===== DATA LISTING =====

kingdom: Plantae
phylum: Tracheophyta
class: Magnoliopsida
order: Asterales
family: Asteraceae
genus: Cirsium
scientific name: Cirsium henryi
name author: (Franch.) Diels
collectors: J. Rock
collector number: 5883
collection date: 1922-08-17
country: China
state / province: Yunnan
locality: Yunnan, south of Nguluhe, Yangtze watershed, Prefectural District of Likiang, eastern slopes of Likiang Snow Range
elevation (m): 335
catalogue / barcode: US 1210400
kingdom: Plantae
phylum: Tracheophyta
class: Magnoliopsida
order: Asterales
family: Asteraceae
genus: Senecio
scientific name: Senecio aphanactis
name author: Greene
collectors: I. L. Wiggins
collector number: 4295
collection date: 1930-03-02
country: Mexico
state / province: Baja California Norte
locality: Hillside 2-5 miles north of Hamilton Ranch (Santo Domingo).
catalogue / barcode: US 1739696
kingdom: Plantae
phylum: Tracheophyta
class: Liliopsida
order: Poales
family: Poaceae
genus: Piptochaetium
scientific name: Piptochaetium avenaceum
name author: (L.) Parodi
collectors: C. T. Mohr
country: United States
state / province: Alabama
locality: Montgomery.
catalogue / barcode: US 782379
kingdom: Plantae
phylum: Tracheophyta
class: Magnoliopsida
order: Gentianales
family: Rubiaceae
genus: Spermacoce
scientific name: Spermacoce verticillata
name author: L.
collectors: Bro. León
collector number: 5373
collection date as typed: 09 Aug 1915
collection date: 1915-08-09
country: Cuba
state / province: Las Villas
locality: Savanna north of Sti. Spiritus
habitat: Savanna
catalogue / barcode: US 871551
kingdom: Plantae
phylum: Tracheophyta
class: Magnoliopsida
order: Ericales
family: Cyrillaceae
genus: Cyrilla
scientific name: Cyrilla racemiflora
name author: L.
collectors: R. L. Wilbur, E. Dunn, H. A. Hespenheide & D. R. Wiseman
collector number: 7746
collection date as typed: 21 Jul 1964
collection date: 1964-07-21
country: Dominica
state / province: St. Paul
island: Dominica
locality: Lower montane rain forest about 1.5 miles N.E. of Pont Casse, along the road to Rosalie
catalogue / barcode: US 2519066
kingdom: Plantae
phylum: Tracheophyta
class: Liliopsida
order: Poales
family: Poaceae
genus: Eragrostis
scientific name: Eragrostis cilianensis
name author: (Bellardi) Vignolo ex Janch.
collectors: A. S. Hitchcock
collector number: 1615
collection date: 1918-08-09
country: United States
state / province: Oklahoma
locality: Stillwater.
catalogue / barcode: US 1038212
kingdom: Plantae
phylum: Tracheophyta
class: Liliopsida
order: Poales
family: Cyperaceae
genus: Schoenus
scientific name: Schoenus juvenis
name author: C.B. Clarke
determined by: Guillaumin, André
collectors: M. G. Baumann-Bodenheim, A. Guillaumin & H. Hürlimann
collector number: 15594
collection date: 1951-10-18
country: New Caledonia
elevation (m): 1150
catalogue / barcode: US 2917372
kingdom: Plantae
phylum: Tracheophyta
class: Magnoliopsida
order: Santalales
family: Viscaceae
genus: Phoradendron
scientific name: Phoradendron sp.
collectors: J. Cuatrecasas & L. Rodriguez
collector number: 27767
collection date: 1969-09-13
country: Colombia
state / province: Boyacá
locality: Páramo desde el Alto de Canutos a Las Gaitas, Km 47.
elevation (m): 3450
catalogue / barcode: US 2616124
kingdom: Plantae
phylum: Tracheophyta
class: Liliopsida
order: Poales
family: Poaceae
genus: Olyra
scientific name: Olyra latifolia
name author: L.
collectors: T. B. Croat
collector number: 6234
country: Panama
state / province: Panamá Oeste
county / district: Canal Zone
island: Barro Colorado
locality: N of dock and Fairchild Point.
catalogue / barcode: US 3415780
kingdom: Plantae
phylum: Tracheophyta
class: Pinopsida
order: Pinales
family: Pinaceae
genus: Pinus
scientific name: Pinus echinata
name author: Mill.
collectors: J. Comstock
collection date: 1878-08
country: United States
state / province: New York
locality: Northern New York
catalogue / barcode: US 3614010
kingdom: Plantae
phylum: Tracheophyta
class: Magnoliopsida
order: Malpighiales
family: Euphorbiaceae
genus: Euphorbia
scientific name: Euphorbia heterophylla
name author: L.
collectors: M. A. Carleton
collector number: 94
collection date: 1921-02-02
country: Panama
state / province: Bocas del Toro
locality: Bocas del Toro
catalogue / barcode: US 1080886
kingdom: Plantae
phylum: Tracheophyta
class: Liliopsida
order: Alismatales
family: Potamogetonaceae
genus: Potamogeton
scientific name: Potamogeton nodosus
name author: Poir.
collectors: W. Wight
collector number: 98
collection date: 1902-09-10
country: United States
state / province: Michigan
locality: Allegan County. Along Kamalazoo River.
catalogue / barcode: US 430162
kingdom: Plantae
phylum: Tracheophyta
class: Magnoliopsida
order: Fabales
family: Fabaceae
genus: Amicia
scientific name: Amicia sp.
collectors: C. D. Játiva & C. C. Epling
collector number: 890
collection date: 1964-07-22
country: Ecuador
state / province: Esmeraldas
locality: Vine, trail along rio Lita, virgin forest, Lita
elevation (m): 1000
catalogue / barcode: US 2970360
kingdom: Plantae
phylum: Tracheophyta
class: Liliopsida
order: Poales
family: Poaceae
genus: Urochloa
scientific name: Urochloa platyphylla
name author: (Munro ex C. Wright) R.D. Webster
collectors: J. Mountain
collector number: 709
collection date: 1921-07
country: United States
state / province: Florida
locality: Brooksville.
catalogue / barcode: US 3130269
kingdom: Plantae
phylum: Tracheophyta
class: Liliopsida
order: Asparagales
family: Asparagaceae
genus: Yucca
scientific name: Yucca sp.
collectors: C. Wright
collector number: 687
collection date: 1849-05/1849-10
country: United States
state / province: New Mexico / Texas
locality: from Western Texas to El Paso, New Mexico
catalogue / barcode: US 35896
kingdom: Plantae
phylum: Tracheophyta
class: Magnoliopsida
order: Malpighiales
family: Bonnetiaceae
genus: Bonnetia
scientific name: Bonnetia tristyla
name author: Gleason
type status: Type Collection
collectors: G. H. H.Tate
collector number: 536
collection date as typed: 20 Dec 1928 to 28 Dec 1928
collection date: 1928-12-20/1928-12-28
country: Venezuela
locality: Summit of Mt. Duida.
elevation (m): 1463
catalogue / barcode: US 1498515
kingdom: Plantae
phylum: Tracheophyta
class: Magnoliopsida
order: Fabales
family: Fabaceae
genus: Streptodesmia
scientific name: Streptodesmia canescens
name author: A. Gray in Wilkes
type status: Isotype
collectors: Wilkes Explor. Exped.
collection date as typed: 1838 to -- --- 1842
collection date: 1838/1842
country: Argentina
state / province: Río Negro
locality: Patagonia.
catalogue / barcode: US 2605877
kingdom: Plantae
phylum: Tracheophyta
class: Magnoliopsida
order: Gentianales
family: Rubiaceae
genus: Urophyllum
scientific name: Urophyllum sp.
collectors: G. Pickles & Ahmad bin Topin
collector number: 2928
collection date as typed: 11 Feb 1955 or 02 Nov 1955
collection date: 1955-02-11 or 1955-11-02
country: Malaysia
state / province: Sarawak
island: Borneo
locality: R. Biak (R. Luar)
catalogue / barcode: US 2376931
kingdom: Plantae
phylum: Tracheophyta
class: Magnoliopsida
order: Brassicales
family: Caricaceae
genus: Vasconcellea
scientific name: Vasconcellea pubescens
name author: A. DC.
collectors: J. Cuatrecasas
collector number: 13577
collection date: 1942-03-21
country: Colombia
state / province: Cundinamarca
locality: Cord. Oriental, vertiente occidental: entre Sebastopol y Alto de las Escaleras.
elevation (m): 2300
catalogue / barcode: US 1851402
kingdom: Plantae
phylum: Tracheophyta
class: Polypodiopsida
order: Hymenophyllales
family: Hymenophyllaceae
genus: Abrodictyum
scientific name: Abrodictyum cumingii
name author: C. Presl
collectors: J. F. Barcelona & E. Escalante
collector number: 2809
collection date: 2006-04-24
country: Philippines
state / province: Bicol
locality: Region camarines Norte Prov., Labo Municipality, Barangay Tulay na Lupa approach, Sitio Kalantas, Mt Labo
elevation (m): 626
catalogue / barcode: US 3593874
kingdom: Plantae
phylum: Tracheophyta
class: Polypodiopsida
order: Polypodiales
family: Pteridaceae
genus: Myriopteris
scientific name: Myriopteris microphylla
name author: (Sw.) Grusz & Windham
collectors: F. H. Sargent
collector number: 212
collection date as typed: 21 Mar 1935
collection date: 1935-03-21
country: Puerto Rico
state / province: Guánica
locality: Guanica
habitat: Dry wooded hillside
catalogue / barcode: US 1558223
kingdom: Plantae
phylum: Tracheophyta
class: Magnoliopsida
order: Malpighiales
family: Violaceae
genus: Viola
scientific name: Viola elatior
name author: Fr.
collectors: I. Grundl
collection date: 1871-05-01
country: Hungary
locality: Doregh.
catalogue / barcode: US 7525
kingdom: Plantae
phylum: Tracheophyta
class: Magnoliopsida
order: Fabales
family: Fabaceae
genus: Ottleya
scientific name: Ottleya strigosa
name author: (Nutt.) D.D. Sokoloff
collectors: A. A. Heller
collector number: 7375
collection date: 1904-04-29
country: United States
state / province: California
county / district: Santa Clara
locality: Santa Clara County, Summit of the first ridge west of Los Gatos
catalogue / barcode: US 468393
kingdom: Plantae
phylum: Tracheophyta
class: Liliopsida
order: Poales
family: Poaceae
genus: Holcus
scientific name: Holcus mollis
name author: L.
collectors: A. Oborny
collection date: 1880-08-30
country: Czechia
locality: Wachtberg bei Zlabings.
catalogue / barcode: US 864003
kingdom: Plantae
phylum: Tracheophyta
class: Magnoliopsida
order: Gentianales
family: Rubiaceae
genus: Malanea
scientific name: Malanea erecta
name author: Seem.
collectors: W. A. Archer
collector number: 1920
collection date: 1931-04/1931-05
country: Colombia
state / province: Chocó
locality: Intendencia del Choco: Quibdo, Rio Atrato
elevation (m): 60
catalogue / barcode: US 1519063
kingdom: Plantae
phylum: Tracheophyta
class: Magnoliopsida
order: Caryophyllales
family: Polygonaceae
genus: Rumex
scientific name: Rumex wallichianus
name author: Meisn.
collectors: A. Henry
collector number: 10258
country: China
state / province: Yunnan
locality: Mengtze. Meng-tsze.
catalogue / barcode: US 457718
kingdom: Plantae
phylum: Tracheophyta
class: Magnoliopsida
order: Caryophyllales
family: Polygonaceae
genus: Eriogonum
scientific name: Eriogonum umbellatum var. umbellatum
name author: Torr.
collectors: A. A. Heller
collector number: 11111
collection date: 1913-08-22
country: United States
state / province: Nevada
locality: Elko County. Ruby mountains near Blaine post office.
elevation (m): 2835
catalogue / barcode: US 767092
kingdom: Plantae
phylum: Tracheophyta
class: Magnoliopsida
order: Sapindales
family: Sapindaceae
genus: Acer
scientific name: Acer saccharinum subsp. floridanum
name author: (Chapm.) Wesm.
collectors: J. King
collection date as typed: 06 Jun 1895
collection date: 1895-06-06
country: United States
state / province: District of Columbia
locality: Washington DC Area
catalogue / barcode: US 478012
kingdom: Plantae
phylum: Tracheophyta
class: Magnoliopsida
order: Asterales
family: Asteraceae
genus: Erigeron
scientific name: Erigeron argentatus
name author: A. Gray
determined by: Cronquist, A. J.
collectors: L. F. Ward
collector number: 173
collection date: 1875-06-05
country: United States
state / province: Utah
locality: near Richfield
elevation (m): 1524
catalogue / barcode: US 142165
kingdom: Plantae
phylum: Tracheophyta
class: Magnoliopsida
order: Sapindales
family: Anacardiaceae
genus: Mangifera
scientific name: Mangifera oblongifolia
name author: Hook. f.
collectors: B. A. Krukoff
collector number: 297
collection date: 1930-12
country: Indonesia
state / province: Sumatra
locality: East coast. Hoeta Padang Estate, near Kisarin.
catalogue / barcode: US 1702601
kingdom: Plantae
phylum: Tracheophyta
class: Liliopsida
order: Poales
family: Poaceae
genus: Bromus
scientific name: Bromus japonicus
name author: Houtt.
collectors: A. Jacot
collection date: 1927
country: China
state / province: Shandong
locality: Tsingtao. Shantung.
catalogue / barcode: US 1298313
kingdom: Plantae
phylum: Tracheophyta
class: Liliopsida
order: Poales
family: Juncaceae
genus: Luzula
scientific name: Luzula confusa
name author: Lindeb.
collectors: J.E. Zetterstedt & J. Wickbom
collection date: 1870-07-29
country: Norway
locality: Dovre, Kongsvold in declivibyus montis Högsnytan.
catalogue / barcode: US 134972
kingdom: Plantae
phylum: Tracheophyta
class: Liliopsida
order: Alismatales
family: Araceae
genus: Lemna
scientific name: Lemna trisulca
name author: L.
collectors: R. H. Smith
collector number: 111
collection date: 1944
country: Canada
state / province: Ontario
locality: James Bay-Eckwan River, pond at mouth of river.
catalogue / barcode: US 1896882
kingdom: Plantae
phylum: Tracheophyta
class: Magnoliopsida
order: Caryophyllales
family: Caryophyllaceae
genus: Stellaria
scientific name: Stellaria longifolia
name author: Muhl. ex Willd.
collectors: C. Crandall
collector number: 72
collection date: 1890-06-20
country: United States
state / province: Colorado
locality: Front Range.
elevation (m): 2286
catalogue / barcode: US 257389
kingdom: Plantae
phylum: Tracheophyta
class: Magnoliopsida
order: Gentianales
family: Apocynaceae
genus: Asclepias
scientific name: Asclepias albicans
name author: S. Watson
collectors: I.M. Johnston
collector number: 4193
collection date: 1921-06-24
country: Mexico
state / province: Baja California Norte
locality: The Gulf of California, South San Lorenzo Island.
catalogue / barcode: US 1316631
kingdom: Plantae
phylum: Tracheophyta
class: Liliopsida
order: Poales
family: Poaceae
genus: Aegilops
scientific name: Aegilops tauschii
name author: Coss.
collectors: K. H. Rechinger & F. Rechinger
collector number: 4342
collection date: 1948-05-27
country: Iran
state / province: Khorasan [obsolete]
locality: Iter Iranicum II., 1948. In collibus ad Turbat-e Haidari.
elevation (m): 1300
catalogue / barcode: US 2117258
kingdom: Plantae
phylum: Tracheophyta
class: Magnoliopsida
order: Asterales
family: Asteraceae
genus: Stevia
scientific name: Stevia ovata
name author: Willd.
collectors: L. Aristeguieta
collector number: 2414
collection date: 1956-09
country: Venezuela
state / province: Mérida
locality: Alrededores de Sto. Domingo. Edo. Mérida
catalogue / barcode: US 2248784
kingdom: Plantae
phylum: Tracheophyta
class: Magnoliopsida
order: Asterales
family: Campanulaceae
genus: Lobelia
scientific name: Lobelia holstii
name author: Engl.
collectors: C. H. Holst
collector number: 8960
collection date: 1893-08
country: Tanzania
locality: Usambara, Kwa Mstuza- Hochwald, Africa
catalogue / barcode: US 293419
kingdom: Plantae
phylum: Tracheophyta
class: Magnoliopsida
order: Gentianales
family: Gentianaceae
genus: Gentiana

=====

Arrange the lines of the records above, from the one containing "order: Hymenophyllales" through the one containing "family: Violaceae", inclusive, as a numbered list with blank lines omitted.

REPLY
1. order: Hymenophyllales
2. family: Hymenophyllaceae
3. genus: Abrodictyum
4. scientific name: Abrodictyum cumingii
5. name author: C. Presl
6. collectors: J. F. Barcelona & E. Escalante
7. collector number: 2809
8. collection date: 2006-04-24
9. country: Philippines
10. state / province: Bicol
11. locality: Region camarines Norte Prov., Labo Municipality, Barangay Tulay na Lupa approach, Sitio Kalantas, Mt Labo
12. elevation (m): 626
13. catalogue / barcode: US 3593874
14. kingdom: Plantae
15. phylum: Tracheophyta
16. class: Polypodiopsida
17. order: Polypodiales
18. family: Pteridaceae
19. genus: Myriopteris
20. scientific name: Myriopteris microphylla
21. name author: (Sw.) Grusz & Windham
22. collectors: F. H. Sargent
23. collector number: 212
24. collection date as typed: 21 Mar 1935
25. collection date: 1935-03-21
26. country: Puerto Rico
27. state / province: Guánica
28. locality: Guanica
29. habitat: Dry wooded hillside
30. catalogue / barcode: US 1558223
31. kingdom: Plantae
32. phylum: Tracheophyta
33. class: Magnoliopsida
34. order: Malpighiales
35. family: Violaceae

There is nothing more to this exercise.